::: GIVEN RECORDS :::

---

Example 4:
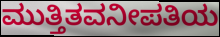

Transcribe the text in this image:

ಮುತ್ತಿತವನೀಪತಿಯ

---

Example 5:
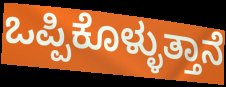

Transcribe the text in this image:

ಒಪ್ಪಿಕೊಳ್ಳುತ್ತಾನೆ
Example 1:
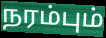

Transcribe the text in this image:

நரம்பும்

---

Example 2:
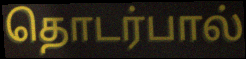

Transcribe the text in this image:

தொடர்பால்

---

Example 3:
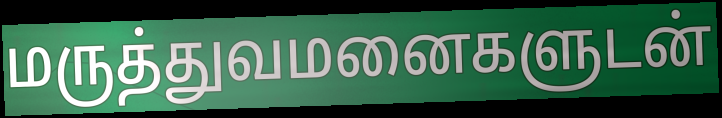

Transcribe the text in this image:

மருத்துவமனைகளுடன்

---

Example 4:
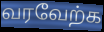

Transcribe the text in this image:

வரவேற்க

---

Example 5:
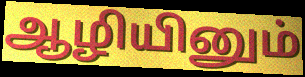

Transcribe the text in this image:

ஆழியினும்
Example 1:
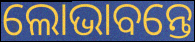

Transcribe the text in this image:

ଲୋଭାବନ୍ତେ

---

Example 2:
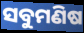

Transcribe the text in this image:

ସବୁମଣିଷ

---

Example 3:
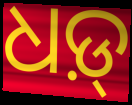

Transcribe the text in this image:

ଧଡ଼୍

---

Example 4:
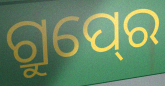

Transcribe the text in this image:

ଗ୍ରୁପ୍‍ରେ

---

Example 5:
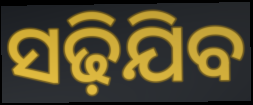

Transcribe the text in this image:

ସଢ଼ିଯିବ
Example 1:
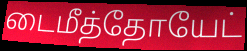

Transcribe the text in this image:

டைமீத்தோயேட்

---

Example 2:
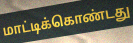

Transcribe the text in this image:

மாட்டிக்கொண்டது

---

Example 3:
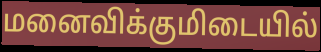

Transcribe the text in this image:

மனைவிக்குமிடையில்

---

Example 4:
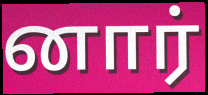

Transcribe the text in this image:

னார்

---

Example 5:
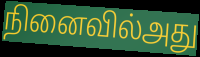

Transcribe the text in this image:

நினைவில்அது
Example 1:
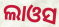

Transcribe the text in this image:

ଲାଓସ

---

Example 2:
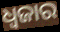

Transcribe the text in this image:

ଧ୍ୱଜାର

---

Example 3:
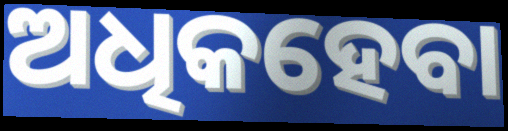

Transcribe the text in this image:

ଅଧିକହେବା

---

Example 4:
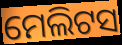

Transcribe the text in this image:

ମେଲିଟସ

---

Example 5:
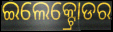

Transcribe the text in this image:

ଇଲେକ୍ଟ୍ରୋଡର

:::

→ **TO DO**
Could the material above be given again exactly, pictures excluded?

→ **EXERCISE RESULT**
---

Example 4:

Transcribe the text in this image:

ಮುತ್ತಿತವನೀಪತಿಯ

---

Example 5:

Transcribe the text in this image:

ಒಪ್ಪಿಕೊಳ್ಳುತ್ತಾನೆ
Example 1:

Transcribe the text in this image:

நரம்பும்

---

Example 2:

Transcribe the text in this image:

தொடர்பால்

---

Example 3:

Transcribe the text in this image:

மருத்துவமனைகளுடன்

---

Example 4:

Transcribe the text in this image:

வரவேற்க

---

Example 5:

Transcribe the text in this image:

ஆழியினும்
Example 1:

Transcribe the text in this image:

ଲୋଭାବନ୍ତେ

---

Example 2:

Transcribe the text in this image:

ସବୁମଣିଷ

---

Example 3:

Transcribe the text in this image:

ଧଡ଼୍

---

Example 4:

Transcribe the text in this image:

ଗ୍ରୁପ୍‍ରେ

---

Example 5:

Transcribe the text in this image:

ସଢ଼ିଯିବ
Example 1:

Transcribe the text in this image:

டைமீத்தோயேட்

---

Example 2:

Transcribe the text in this image:

மாட்டிக்கொண்டது

---

Example 3:

Transcribe the text in this image:

மனைவிக்குமிடையில்

---

Example 4:

Transcribe the text in this image:

னார்

---

Example 5:

Transcribe the text in this image:

நினைவில்அது
Example 1:

Transcribe the text in this image:

ଲାଓସ

---

Example 2:

Transcribe the text in this image:

ଧ୍ୱଜାର

---

Example 3:

Transcribe the text in this image:

ଅଧିକହେବା

---

Example 4:

Transcribe the text in this image:

ମେଲିଟସ

---

Example 5:

Transcribe the text in this image:

ଇଲେକ୍ଟ୍ରୋଡର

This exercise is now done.